C’est aussi le portrait d’une femme qui se bat pour retrouver son fils. Un être qui refuse toutes les compromissions. Malgré la douleur, un feu sacré brûle en elle. Les montagnes de la bureaucratie et de la corruption ne peuvent pas l’arrêter dans sa démarche. Les femmes qu’elle rencontre dans l’établissement psychiatrique deviennent aussi son cheval de bataille en cours de route. Aidée par quelques connaissances dont l’avocat S.S Hahn (Geoffrey Pierson), Christine Collins provoque la chute d’un système vicié.

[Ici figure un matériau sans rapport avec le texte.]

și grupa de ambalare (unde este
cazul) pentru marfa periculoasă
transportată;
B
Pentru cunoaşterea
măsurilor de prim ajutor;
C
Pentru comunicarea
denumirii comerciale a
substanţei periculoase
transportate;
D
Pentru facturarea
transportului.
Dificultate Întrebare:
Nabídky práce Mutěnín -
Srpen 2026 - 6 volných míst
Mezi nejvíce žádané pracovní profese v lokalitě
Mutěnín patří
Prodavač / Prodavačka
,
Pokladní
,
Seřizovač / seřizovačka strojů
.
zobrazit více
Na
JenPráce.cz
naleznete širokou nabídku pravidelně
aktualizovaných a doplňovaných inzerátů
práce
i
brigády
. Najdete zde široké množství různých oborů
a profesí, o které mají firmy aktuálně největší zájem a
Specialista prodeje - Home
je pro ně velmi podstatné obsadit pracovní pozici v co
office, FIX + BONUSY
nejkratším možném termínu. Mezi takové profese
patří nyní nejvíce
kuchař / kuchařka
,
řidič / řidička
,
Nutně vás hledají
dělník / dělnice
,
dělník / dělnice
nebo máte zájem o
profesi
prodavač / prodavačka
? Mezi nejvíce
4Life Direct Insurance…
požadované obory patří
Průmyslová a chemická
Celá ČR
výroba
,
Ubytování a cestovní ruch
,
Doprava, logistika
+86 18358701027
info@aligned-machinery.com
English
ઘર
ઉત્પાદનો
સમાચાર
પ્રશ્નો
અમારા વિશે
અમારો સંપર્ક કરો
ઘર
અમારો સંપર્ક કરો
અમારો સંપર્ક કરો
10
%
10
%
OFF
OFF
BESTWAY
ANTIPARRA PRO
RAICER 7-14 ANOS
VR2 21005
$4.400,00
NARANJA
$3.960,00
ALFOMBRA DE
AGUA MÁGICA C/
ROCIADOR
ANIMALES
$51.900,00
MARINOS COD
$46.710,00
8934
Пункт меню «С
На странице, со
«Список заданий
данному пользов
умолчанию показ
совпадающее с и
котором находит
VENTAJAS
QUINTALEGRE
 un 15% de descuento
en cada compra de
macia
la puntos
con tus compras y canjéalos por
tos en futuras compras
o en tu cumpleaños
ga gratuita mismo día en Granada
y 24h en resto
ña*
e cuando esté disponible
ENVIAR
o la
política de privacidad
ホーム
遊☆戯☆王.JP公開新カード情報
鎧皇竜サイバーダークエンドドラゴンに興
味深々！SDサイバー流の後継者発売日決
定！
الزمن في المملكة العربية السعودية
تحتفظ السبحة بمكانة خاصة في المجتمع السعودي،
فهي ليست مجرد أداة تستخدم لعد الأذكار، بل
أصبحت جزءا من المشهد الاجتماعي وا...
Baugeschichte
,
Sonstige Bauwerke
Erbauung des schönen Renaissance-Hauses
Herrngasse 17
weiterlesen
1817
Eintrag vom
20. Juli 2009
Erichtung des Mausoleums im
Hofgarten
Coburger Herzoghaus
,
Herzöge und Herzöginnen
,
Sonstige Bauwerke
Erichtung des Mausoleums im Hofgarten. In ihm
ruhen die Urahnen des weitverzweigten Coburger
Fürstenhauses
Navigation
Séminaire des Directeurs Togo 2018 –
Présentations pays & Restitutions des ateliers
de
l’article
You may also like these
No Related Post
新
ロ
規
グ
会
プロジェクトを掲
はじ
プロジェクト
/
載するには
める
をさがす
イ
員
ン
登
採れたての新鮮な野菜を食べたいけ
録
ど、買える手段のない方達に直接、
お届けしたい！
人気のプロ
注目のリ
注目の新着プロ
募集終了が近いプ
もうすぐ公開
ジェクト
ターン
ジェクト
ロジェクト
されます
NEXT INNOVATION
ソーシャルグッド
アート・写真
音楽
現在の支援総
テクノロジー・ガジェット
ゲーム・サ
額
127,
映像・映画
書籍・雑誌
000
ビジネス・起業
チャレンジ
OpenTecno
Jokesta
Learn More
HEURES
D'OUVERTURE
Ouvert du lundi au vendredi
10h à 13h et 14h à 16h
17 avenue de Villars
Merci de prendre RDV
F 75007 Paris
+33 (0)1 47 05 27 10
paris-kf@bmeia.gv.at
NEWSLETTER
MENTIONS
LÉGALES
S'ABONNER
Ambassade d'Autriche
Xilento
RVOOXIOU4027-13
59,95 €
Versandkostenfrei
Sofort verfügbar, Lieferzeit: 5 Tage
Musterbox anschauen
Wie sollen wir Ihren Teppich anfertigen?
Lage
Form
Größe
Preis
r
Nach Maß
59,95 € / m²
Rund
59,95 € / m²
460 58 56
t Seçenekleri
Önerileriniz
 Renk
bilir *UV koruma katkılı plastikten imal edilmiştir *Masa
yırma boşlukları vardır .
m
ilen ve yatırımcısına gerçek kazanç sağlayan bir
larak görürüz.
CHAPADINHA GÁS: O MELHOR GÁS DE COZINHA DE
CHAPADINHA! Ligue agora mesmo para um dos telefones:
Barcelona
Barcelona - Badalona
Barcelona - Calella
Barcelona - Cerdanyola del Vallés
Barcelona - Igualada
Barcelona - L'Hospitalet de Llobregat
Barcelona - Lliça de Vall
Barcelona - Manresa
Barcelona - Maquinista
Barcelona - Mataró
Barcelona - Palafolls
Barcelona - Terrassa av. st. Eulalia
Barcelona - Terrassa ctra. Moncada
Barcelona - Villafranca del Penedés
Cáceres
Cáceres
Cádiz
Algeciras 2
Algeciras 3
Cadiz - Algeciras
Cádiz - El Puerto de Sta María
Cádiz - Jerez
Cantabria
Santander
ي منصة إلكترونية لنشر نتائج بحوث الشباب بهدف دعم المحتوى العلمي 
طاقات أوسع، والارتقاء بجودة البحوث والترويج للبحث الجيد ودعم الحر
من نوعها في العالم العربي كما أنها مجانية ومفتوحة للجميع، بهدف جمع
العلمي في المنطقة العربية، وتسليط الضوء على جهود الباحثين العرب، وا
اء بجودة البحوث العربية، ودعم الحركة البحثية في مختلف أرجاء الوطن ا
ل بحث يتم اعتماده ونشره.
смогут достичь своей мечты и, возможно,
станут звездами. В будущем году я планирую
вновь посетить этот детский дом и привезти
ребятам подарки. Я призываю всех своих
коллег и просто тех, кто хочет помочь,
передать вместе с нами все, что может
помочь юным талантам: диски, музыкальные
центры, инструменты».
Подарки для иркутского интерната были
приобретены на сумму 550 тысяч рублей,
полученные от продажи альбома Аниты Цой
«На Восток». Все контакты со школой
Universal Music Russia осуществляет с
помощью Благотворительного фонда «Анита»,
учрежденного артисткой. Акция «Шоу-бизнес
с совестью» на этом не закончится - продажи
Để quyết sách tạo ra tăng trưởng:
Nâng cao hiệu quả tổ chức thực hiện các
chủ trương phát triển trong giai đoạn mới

"L’échange" donne l’occasion à Angelina Jolie de livrer une performance exceptionnelle. Un rôle taillé sur mesure et qui lui permet de nous offrir un jeu tout en nuances. Sa composition la fait osciller entre la représentation d’un être blessé par la vie et celle d’une femme, une mère de famille combattante qui lutte en son âme et conscience, persuadée que son fils est "ailleurs" et en vie. L’actrice américaine nous émeut. Ses larmes et celles des spectateurs coulent à l’unisson.
L’excellence du long métrage de Clint Eastwood tient aussi dans le choix judicieux d’interprètes de qualité. John Malkovich est sobrement efficace. Jeffrey Donovan nous agace par sa suffisance et son inaction. Denis O’Hare joue un médecin expert en psychiatrie dont le cynisme nous glace d’effroi. Colm Feore interprète un chef de la police qui révolte le public par sa propension à défendre l’indéfendable. Jason Butler Harner campe un tueur en série bestial qui nous met mal à l’aise tout au long du film. Geoffrey Pierson interprète avec maîtrise l’une des (trop rares) bonnes âmes du film. Michael Kelly (Détective Ybarra) est l’un des éléments qui changent la donne au sein d’une police rongée par la corruption.
Clint Eastwood met en scène un long métrage plastiquement parfait. La réalisation est maîtrisée, assumée, aboutie. Je ne lui trouve aucun défaut. L’œuvre est émouvante, réelle, actuelle. Le film délivre un message intemporel d’espoir. Malgré toutes les épreuves, une femme trouve le courage de se relever et de dire "non" à un système qui n’a que faire des femmes célibataires.
"L’échange" résonne comme une leçon de vie.